UK and Japan sign critical minerals cooperation agreement

Mon 30 Oct 2023
Posted by: Benjamin Roche
Trade News

Japan/UK flags

The governments of the UK and Japan have jointly signed a Memorandum of Cooperation (MoC) on critical minerals.

It sees the creation of a new partnership between the two countries that “delivers on a specific commitment made by leaders in the Hiroshima Accord”, the UK government says.

The MoC was signed on Saturday (28 October) during UK business and trade secretary Kemi Badenoch’s visit to Japan for a G7 trade ministers’ meeting.

Building on the Accord

The Hiroshima Accord is an “enhanced UK-Japan strategic partnership” agreed between the two nations earlier this year, designed to develop their security relationship as well as their economic security.

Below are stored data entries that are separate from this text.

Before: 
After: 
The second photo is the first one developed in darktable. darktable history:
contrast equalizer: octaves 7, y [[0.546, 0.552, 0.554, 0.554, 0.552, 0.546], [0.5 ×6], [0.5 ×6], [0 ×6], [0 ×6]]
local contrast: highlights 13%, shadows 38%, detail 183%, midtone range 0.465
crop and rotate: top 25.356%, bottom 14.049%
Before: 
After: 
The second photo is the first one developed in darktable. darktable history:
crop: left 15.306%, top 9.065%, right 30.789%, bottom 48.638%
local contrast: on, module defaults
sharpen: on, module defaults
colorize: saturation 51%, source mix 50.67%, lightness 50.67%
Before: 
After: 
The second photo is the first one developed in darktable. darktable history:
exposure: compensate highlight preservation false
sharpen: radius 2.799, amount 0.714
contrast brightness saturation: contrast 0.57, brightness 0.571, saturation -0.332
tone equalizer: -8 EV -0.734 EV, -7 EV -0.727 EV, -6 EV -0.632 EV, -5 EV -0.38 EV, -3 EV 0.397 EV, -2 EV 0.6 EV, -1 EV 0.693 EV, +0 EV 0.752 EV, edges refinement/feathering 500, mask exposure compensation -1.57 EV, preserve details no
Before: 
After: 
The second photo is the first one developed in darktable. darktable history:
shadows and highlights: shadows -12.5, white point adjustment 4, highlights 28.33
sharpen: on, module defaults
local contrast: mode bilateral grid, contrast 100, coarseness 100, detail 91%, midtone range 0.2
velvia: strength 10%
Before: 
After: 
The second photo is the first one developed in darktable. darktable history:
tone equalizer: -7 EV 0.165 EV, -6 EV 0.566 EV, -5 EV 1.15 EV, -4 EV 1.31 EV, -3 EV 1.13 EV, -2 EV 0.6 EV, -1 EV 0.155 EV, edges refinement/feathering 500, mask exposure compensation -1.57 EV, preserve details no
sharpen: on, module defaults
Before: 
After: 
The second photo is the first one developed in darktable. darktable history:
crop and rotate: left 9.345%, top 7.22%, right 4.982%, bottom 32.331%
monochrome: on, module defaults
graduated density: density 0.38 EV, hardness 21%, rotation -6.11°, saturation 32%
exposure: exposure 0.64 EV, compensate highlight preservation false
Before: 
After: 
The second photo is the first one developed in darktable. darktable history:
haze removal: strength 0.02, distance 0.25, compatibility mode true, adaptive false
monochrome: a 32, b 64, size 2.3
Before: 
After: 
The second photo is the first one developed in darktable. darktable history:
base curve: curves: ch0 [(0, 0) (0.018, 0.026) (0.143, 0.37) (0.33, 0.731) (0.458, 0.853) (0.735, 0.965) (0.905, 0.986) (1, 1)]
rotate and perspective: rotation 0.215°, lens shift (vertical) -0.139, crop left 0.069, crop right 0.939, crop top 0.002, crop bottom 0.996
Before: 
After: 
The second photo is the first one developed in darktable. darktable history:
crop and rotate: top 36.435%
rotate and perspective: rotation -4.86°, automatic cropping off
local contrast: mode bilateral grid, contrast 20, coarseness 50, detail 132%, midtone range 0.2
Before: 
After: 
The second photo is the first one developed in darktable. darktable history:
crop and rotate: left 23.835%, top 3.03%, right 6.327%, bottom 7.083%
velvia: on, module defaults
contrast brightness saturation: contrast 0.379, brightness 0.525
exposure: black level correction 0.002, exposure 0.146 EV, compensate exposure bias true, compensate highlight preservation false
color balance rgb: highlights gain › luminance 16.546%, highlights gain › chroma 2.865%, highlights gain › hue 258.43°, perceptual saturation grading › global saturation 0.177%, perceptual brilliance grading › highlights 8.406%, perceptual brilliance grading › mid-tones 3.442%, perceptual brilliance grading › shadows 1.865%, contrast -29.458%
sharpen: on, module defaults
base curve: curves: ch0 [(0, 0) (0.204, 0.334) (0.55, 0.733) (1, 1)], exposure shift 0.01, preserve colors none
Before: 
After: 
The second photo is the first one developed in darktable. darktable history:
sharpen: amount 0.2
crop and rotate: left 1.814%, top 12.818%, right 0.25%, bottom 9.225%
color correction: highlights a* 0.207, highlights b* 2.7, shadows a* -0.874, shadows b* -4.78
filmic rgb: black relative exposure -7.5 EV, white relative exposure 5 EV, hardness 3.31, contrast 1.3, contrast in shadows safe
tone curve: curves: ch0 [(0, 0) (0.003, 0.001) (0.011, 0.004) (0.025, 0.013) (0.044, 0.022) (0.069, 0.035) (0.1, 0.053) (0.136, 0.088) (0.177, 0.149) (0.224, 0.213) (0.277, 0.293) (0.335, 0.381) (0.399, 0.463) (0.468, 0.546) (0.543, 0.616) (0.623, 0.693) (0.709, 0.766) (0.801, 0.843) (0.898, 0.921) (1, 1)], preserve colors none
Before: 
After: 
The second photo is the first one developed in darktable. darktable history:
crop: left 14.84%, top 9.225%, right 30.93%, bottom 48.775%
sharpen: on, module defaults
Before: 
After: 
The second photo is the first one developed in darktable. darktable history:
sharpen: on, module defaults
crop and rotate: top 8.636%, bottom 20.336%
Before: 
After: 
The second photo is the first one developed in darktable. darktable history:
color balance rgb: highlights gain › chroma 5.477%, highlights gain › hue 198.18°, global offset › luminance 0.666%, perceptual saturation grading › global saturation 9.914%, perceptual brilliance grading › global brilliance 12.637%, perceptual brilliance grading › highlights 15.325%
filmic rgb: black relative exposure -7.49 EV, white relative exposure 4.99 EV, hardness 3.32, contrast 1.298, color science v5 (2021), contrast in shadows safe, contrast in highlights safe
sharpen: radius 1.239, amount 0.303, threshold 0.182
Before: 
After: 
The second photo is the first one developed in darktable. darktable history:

The Accord text outlines “new partnerships in industrial science, innovation and technology, and in the semiconductor sector” as part of an effort to “maintain strategic advantage including in emerging technologies such as artificial intelligence (AI) and quantum”.

Research partnership

The new MoC develops the Accord by building a framework for cooperation in areas including critical mineral data and traceability, research and innovation and infrastructure projects in third countries.

It also includes provisions to facilitate coordination and dialogue on supporting third countries to provide critical minerals.

Partnerships between industry and the public sector to develop procurement of critical minerals are another aspect of the MoC highlighted by the government, as are technical standards and environmental considerations.

Poultry in motion

Politico notes today in its Morning Trade newsletter that the deal is “focused on securing components used in aerospace, automotive and other advanced manufacturing sectors” in an effort to move supply chains away from China.

Badenoch and her team also secured an agreement on exports of British cooked chicken to Japan, which had been limited by Avian flu outbreaks in the UK poultry industry.

The UK government calculates that the chicken deal could yield £2bn for the country’s exporters.

British deputy chief veterinary officer Jorge Martin-Almagro said:

“This market access agreement is one more positive step forward for the UK poultry industry and is testament to the quality of their meat.”